Так что ответ на вопрос, заданный студентами из Калифорнийского университета: «О чем думал житель острова Пасхи, рубивший последнюю пальму?», частично кроется в понятии ландшафтной амнезии. Едва ли перемены наступили неожиданно: вот остров еще покрыт зарослями высоких пальм, дающих вино, фрукты и лес для статуй, а вот на следующий год он с единственным уцелевшим деревом и островитянином, одержимым безумным желанием его повалить. Наоборот, кажется естественным, что изменения в лесном покрове острова были малозаметны: да, в этот год срубили несколько деревьев в одном месте, но на другом заброшенном участке начала расти молодая поросль. Лишь старейшие жители острова, помня свое далекое детство, могли бы заметить перемены. Но их дети уже не воспринимали рассказы о некогда высоких лесах, точно так же, как мои семнадцатилетние сыновья не воспринимают наши с женой рассказы о Лос-Анджелесе сорокалетней давности. Леса острова Пасхи редели постепенно, становясь ниже и теряя свою значимость. К тому времени, когда была срублена последняя плодоносящая пальма, деревья этого вида уже давно перестали играть какую-либо существенную экономическую роль. Каждый год новая поросль была все ниже и ниже, ее срубали вместе с другими кустами и деревцами. Никто не запомнил, когда срубили последнюю пальмовую поросль. К тому времени память о ценных пальмовых лесах прошлых столетий уступила ландшафтной амнезии… А вот скорость, с которой обезлесение распространялось по Японии в период правления династии Токугава, оказалась такова, что сегуны заметили изменения в ландшафте и осознали необходимость принятия контрмер.

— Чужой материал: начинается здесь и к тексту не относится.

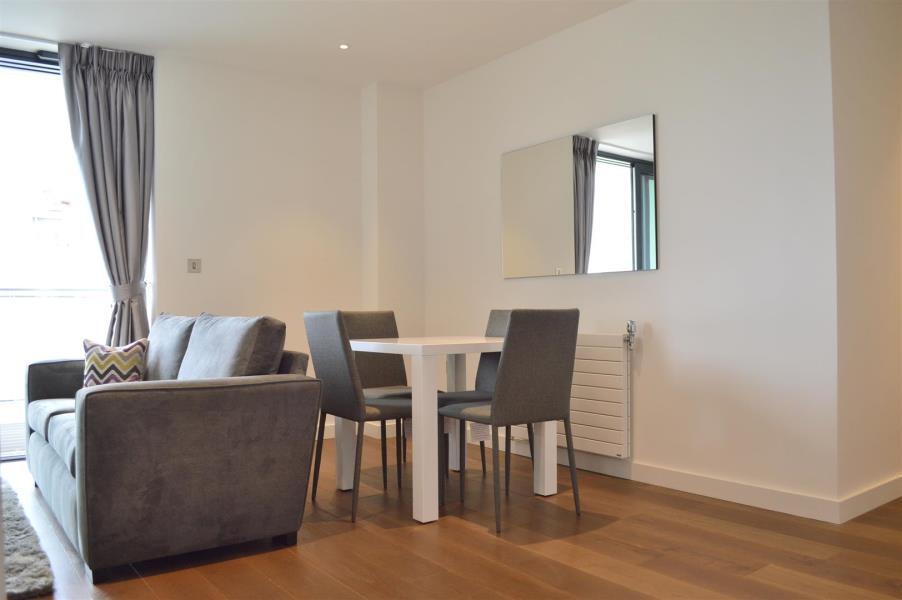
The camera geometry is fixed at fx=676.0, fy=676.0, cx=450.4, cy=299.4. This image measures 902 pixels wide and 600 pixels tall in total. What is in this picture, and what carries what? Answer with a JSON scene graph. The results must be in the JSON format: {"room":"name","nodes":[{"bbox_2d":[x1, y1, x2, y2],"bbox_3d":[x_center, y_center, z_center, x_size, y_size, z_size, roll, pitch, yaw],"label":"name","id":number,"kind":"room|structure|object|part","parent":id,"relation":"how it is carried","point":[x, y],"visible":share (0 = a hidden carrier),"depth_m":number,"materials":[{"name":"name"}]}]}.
{"room":"living room","nodes":[
{"label":"living room","id":0,"kind":"room"},
{"bbox_2d":[1,40,416,452],"bbox_3d":[-1.356,-0.296,4.791,1.992,2.623,0.186,0,-1,-38],"label":"back wall","id":1,"kind":"structure","parent":0,"point":[359,210],"depth_m":4.71,"materials":[{"name":"white paint"}]},
{"bbox_2d":[0,47,123,458],"bbox_3d":[-3.011,-0.262,3.972,2.260,2.533,0.127,0,-1,-38],"label":"window","id":2,"kind":"structure","parent":1,"relation":"in","point":[16,72],"depth_m":4.27,"materials":[{"name":"glass"}]},
{"bbox_2d":[187,258,201,272],"bbox_3d":[-1.698,-0.226,4.476,0.086,0.091,0.016,0,-1,-38],"label":"light switch","id":3,"kind":"object","parent":1,"relation":"attached to","point":[193,265],"visible":0.99,"depth_m":4.47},
{"bbox_2d":[319,422,401,440],"bbox_3d":[-1.189,0.964,4.640,2.310,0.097,0.241,0,-1,-38],"label":"baseboard","id":4,"kind":"structure","parent":1,"relation":"attached to","point":[332,434],"depth_m":4.96,"materials":[{"name":"white paint"}]},
{"bbox_2d":[0,0,629,88],"bbox_3d":[-0.189,-1.698,2.022,5.189,0.126,6.347,0,-1,-38],"label":"ceiling","id":5,"kind":"structure","parent":0,"point":[371,79],"depth_m":4.03,"materials":[{"name":"white paint"}]},
{"bbox_2d":[59,41,154,343],"bbox_3d":[-2.141,-0.321,4.252,0.538,2.540,0.205,0,-1,-38],"label":"curtain","id":6,"kind":"object","parent":5,"relation":"hanging from","point":[126,95],"visible":0.84,"depth_m":4.28,"materials":[{"name":"grey fabric"}]},
{"bbox_2d":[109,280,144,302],"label":"curtain tieback","id":7,"kind":"object","parent":6,"relation":"attached to","point":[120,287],"visible":0.58,"depth_m":4.26,"materials":[{"name":"fabric"}]},
{"bbox_2d":[338,43,349,49],"bbox_3d":[-0.677,-1.609,4.290,0.080,0.008,0.080,0,-1,-38],"label":"ceiling light","id":8,"kind":"object","parent":5,"relation":"in","point":[343,46],"visible":0.98,"depth_m":4.29,"materials":[{"name":"white"}]},
{"bbox_2d":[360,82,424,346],"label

Третий фактор, влияющий на принятие неверного решения, самый частый, — и наиболее удивительный. Он требует длительного обсуждения, поскольку предстает в очень широком разнообразии форм. Вопреки ожиданиям многих, включая Джозефа Тэйнтера, те или иные сообщества зачастую даже не в состоянии попытаться решить уже обнаруженную ими проблему.
Множество объяснений такой неспособности подпадает под популярный среди экономистов и социологов термин «рациональное поведение». Речь идет о столкновении интересов разных людей. Есть индивиды, которые считают, что могут достичь собственных интересов, только нанося ущерб другим людям. Ученые называют такое поведение «рациональным» именно потому, что оно подразумевает рациональную аргументацию, даже если эта аргументация предосудительна. Злоумышленники вполне осознанно идут на преступления, особенно если не встречают отпора, или если этот отпор незначителен. Они чувствуют себя в безопасности в силу своей эффективной немногочисленности и сильно мотивированы перспективой получить большую, вполне конкретную и немедленную выгоду, а все издержки при этом равномерно распределяются по остальной массе людей. Люди мало мотивированы на отпор, поскольку каждый из них, ведя себя пассивно, теряет немногое, а в случае успешного противостояния хищничеству меньшинства выгода получается тоже небольшой, неопределенной и отдаленной. Примером здесь служат непомерные субсидии, которые правительство перечисляет в нерентабельные отрасли экономики, такие как рыбный промысел и сахарная промышленность в Соединенных Штатах или выращивание хлопка в Австралии (которое субсидируется не напрямую, а посредством оплаты правительством стоимости воды для орошения). Относительно немногочисленные рыболовы и фермеры упорно лоббируют эти столь выгодные для них субсидии, в то время как остальная масса людей практически не высказывается против, поскольку субсидии складываются из очень малой части тех налогов, которые граждане выплачивают как налогоплательщики. Ситуации, выгодные меньшинству и наносящие ущерб большинству, наиболее вероятны в определенного типа демократиях с прижившейся практикой делегирования власти немногочисленным политическим группам, например сенаторам из маленьких штатов США или мелким религиозным партиям, часто влияющим на баланс власти в Израиле, что едва ли возможно, скажем, в парламентской системе Голландии.
Распространенный тип «рационального» нанесения ущерба природе использует формулу «это хорошо для меня, но плохо для тебя и всех остальных» и эгоистичен по определению. Простой пример. Большинство рыбаков Монтаны промышляют ловом форели. Те немногие, которые предпочитают ловить щуку — более крупную, чем форель, и хищную, но малораспространенную на западе штата, — тайком незаконно выпускали ее в водоемы на западе Монтаны, где она поедала форель, в результате чего промысел этой рыбы падал. Для немногочисленных рыбаков, ловивших щуку, такой поворот событий был на руку, но вредил гораздо большему числу рыболовов, промышлявших ловом форели.